## [Liste des consignes]
[1] Recopiez le passage de l'extrait sur le dessin de Siné qui commence aux mots « Notons que dans » et s'arrête après « le décryptage l’image. ».
[2] D'après l'extrait sur le dessin de Siné, quelle position Siné défend-il pour ce scrutin ?
[3] Relevez tous les noms propres, titre de film compris, qui figurent dans l'extrait sur le dessin de Siné.

## [Extrait du document]
########
La traduction du titre du film « Home » forme le trait d’union entre les deux événements. Siné qui défend l’abstention pour ce scrutin se réjouit du fait qu’une majorité de français soient restés ce dimanche « à la maison », en donnant à voir un couple au lit très probablement en train de regarder la télé.
Notons que dans le dessin de Siné Hebdo, la typographie et la couleur ne sont pas choisis au hasard. Le dessin reprend la typographie quasi exacte du titre du film, ainsi que la dominante colorée de l’affiche. Ce rappel permet d’éviter les confusions possibles et en tous cas donne un indice supplémentaire au lecteur pour le décryptage l’image.
########
[Images de poses humaines avec coordonnées]
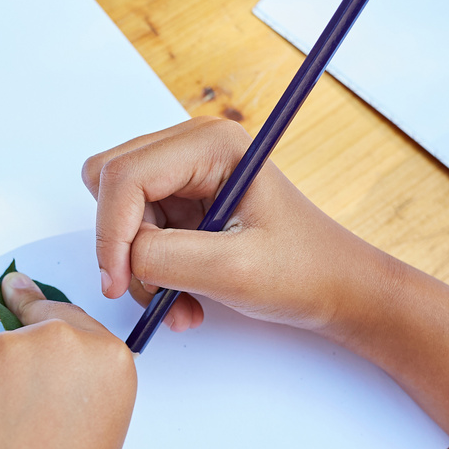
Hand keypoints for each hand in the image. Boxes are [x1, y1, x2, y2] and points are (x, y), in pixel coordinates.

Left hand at [0, 271, 135, 448]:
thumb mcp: (91, 438)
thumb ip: (70, 390)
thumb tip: (22, 371)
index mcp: (109, 360)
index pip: (65, 320)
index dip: (38, 319)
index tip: (20, 295)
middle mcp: (60, 342)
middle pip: (14, 338)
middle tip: (2, 439)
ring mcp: (1, 348)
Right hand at [84, 116, 384, 335]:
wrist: (338, 290)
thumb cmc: (304, 272)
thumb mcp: (234, 270)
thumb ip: (165, 258)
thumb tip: (119, 259)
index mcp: (212, 144)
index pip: (124, 175)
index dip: (111, 231)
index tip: (117, 283)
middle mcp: (194, 149)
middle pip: (110, 185)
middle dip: (122, 244)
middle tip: (148, 287)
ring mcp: (187, 176)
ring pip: (120, 215)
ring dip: (140, 268)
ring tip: (182, 304)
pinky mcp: (184, 206)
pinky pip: (138, 236)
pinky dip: (151, 274)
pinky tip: (187, 298)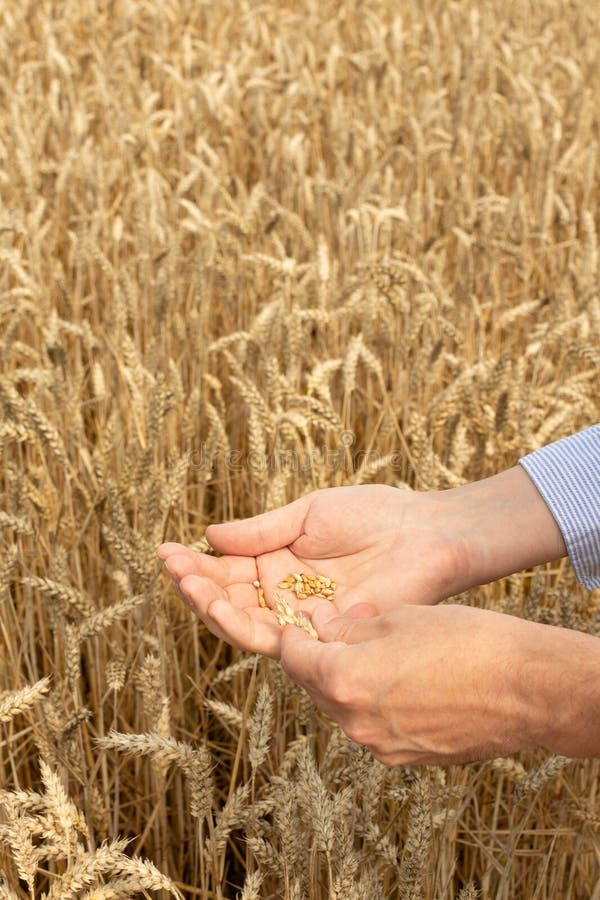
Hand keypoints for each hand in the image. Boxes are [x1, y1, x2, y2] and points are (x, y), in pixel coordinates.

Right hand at [157, 483, 469, 656]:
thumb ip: (260, 532)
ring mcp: (300, 616)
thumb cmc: (372, 514)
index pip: (226, 571)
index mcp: (276, 563)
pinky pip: (276, 638)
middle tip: (175, 570)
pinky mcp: (321, 634)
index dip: (195, 565)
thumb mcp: (307, 514)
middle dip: (197, 587)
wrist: (424, 533)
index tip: (165, 550)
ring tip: (188, 585)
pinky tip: (220, 606)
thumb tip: (209, 537)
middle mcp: (283, 595)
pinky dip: (245, 625)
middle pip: (229, 601)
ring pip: (245, 624)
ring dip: (212, 608)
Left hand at [279, 602, 586, 764]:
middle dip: (316, 659)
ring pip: (344, 708)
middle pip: (314, 687)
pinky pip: (373, 727)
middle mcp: (355, 722)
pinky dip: (372, 704)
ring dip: (345, 682)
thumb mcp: (401, 618)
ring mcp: (381, 746)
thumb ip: (352, 628)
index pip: (293, 659)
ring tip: (370, 654)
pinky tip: (398, 681)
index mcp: (345, 681)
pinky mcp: (407, 758)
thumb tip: (325, 628)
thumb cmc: (467, 642)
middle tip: (329, 633)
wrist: (526, 689)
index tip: (296, 623)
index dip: (291, 636)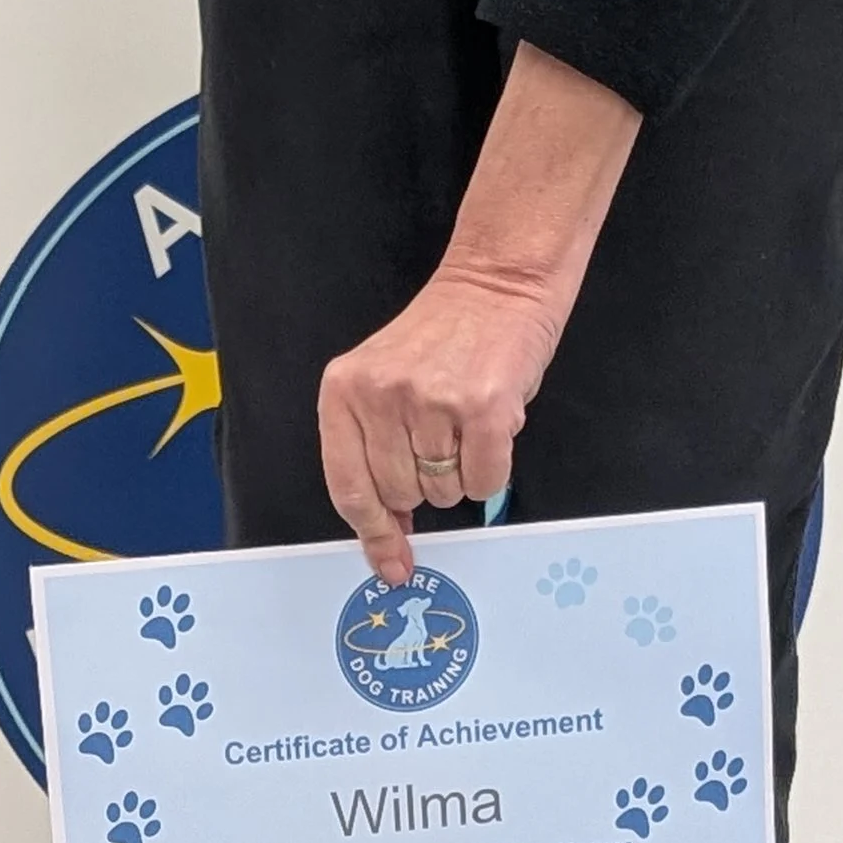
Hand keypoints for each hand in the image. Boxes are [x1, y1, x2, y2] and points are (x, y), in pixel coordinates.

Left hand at [318, 266, 565, 586]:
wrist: (498, 279)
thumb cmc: (446, 335)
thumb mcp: (385, 384)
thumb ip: (374, 451)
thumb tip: (389, 528)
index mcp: (344, 391)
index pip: (349, 488)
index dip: (373, 534)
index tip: (389, 563)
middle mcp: (380, 395)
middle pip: (400, 495)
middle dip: (426, 484)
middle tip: (442, 441)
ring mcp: (430, 400)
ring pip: (442, 491)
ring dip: (460, 471)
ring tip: (464, 423)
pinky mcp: (481, 407)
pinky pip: (483, 480)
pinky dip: (492, 469)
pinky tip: (490, 429)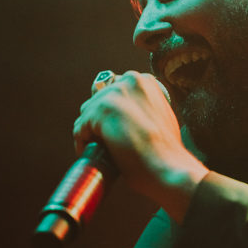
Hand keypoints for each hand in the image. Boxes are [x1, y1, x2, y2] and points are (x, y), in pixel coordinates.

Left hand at [73, 70, 208, 223]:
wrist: (167, 167)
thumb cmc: (166, 151)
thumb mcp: (161, 118)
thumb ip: (144, 108)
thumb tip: (126, 115)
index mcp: (146, 81)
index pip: (115, 89)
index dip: (111, 110)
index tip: (111, 127)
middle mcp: (131, 80)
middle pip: (98, 99)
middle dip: (98, 120)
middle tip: (102, 140)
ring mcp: (116, 93)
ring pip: (87, 112)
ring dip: (89, 130)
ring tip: (96, 148)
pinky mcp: (102, 109)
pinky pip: (80, 127)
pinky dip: (82, 142)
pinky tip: (89, 153)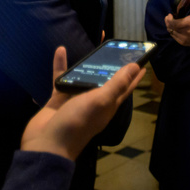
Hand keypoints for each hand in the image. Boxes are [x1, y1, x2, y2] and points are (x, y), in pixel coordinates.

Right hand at [21, 46, 143, 160]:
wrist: (47, 144)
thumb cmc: (77, 122)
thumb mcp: (100, 102)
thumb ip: (116, 84)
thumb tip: (135, 67)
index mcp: (108, 104)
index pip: (126, 87)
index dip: (135, 75)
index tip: (142, 61)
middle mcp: (94, 101)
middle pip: (105, 79)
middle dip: (111, 65)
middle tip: (115, 47)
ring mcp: (76, 99)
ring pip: (84, 77)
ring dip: (87, 63)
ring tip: (91, 45)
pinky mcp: (59, 98)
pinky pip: (62, 77)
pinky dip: (61, 65)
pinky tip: (60, 50)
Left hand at [164, 0, 189, 49]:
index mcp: (185, 23)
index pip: (171, 22)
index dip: (168, 18)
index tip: (170, 14)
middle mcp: (182, 32)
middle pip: (169, 28)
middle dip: (168, 22)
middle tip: (170, 18)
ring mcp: (183, 39)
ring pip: (172, 33)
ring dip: (171, 28)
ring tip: (173, 23)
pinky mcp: (184, 43)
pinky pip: (175, 38)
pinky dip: (174, 33)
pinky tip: (177, 29)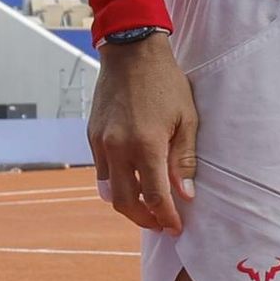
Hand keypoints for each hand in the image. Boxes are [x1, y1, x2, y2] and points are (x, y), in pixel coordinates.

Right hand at [88, 34, 198, 234]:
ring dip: (127, 205)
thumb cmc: (166, 83)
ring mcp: (101, 143)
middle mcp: (118, 148)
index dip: (166, 217)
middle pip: (125, 203)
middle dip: (144, 219)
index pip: (154, 197)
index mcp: (145, 145)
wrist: (131, 52)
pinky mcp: (93, 136)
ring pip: (108, 190)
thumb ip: (184, 160)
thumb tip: (185, 195)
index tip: (176, 228)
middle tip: (161, 224)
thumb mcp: (186, 119)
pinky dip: (115, 184)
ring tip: (147, 208)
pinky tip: (132, 183)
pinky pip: (101, 171)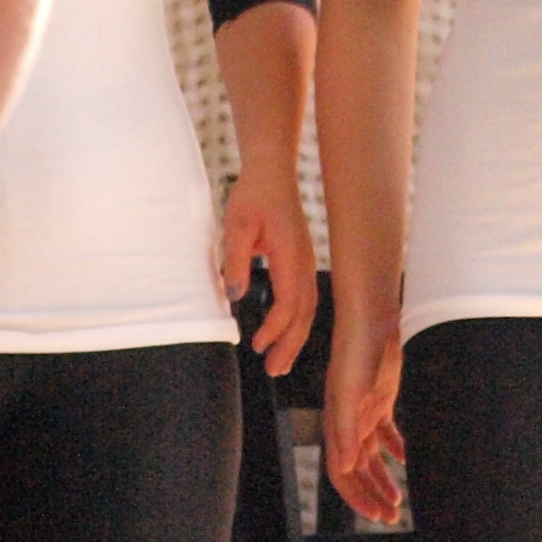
########
## [Corrigé par consigne]
[1]
Notons que dans le dessin de Siné Hebdo, la typographie et la couleur ne sont pas choisis au hasard. Le dessin reprend la typographie quasi exacte du titre du film, ainsi que la dominante colorée de l’affiche. Ce rappel permet d’éviter les confusions possibles et en tous cas donne un indice supplémentaire au lecteur pour le décryptage l’image.

[2] Il défend l'abstention.

[3] « Home », Siné, Siné Hebdo